The movie also exploits people's deepest fears and anxieties through its setting in an enclosed place with creepy night sounds. The anxiety of a relationship between people of entirely different characters is also highlighted. The theme of difficulties in relationships is shown by the baggage of the demon that wants to possess Katie, which she brings into the relationship. The character of Micah is portrayed as being insensitive and brash but with the heart to help the fearful and helpless Katie. The setting of the movie inside the couple’s house presents them with nowhere to run or hide from the demon. The setting of the movie is scary because it depicts a home video, which makes it realistic. The shooting of the movie involved the shaky cam concept meant to depict that something is lurking in the shadows beyond the camera’s lens (Dixon 208).
The two films are similar because they exploit the found footage concept and are lacking in highly graphic content. Their intent is to utilize the imagination of the audience by using suggestive horror, as opposed to explicit horror. Reference to the demon in Paranormal Activity and the witch in The Blair Witch Project are the sources of the scare and not the presence of the supernatural beings themselves. They both exploit realistic common ground through everyday anxieties such as problems in relationships, fear of the dark and anxiety about unexplained events. The two films also leave the scary issue unresolved thus leaving the audience in a state of suspense, unlike most movies that end with the scare being resolved. This leads in the fear elicited from the movie haunting the audience long after watching the movies.

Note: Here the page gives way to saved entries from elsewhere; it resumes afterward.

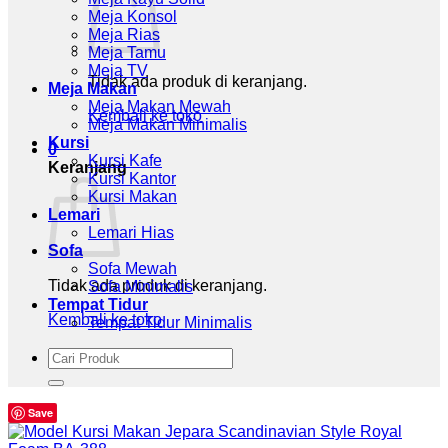
Meja Konsol
Meja Rias
Meja Tamu
Meja TV
Tidak ada produk di keranjang.
Meja Makan
Meja Makan Mewah
Kembali ke toko
Meja Makan Minimalis
Kursi
0
Kursi Kafe
Keranjang
Kursi Kantor
Kursi Makan
Lemari
Lemari Hias
Sofa
Sofa Mewah
Tidak ada produk di keranjang.
Sofa Minimalis
Tempat Tidur
Kembali ke toko
Tempat Tidur Minimalis
Pencarian
untuk:
Save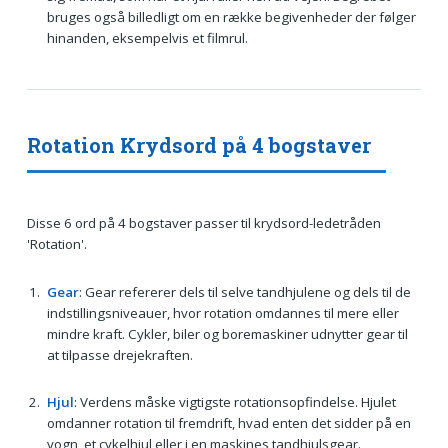
bruges også billedligt om en række begivenheder der følger
hinanden, eksempelvis et filmrul.
Rotation Krydsord på 4 bogstaver
Disse 6 ord på 4 bogstaver passer til krydsord-ledetråden
'Rotation'.
Gear
: Gear refererer dels til selve tandhjulene og dels til de
indstillingsniveauer, hvor rotation omdannes til mere eller
mindre kraft. Cykler, biler og boremaskiner udnytter gear til
at tilpasse drejekraften.
Hjul
: Verdens måske vigtigste rotationsopfindelse. Hjulet
omdanner rotation til fremdrift, hvad enten det sidder på en
vogn, et cykelhjul eller i en maskines tandhjulsgear.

The difference between the movies is the setting because the Blair Witchcraft Project is shot outdoors in the woods. Paranormal Activity is shot inside the house of Micah and Katie. The fact that Katie and Micah cannot escape their predicament leaves them more vulnerable; thus, making the movie scarier than the Blair Witchcraft Project. The fear factor in both cases is similar and left unknown, however, in paranormal activity the demon targets them specifically while, in the other movie, the characters are haunted because of their being in the woods in what was Blair Township. The setting of the two movies also differs because the students in Blair Witchcraft Project set out for the adventure of uncovering the legend while, in paranormal activity, the fear and anxiety grips the characters from the comfort and intimacy of their home. Paranormal Activity stirs fear that is more realistic and deep seated than the Blair Witchcraft Project.

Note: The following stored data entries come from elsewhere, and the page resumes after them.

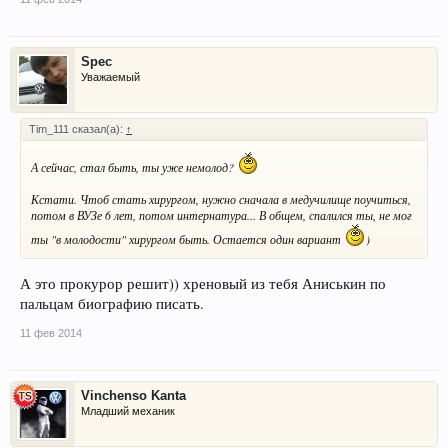
Spec
Уважаемый
Tim_111 сказал(а):
↑
А сейчас, стал быть, ты уже немолод?
Кстати. Чтоб стать хирургом, нужно сначала в медучилище поучиться,
потом в ВУЗе 6 лет, потом интернатура... В общем, спалился ты, не мог
ты "в молодости" хирургом быть. Остается один вариант
)
А это прокурор решит)) хреновый из тебя Аниськин по
пальцам биографию писать.
11 фев 2014
Vinchenso Kanta
Младший механик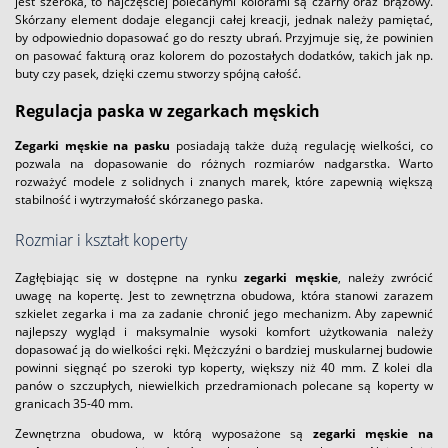
jest szeroka, to najczęściej polecanymi kolorami są czarny oraz brązowy.
Skórzany element dodaje elegancji całej kreacji, jednak należy pamiętać,
by odpowiednio dopasować go do reszty ubrań. Przyjmuje się, że powinien
on pasować fakturą oraz kolorem do pozostałych dodatków, takich jak np.
buty czy pasek, dzięki czemu stworzy spójną całość.
Regulacja paska w zegarkach męskich
Zegarki męskie na pasku
posiadają także dużą regulację wielkości, co
pozwala na dopasowanie do różnych rozmiarów nadgarstka. Warto
rozważyć modele z solidnych i znanych marek, które zapewnią większą
stabilność i wytrzymałość skórzanego paska.
Rozmiar i kształt koperty
Zagłębiając się w dostępne na rynku
zegarki męskie
, należy zwrócić
uwagę na kopertę. Jest to zewnętrzna obudowa, która stanowi zarazem
szkielet zegarka i ma za zadanie chronić jego mechanizm. Aby zapewnić
najlepszy wygląd i maksymalnie wysoki komfort użytkowania należy
dopasować ją do wielkości ręki. Mężczyźni o bardziej muskularnej budowie
powinni sięgnąć po szeroki typ koperty, większy niż 40 mm. Z kolei dla
panów o szczupłych, niewielkich przedramionach polecane są koperty w
granicach 35-40 mm.
Zewnętrzna obudowa, w którą wyposażone są
zegarki męskie na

The films embody fears of the unknown in both cases whether people are interested in finding out or not (Worland 194). This makes the movies scary and effective because the unknown is always a reality, which people are sometimes too eager to uncover. The horror in the films is created by the fact that imagination is left to run wild in making out what the problem is. The films are effective because they use suggestive horror created from images and sounds that are familiar in everyday life. The fact that the issues are left unresolved by the end of the movie makes them realistic and makes the experience long lasting. These movies divulge from the common scary movies that exploit graphic displays of the evil character or the inhumane acts on the victims. Using suggestive horror, they utilize the psychological aspects and power of the mind to deliver strong feelings of fear and anxiety from everyday activities.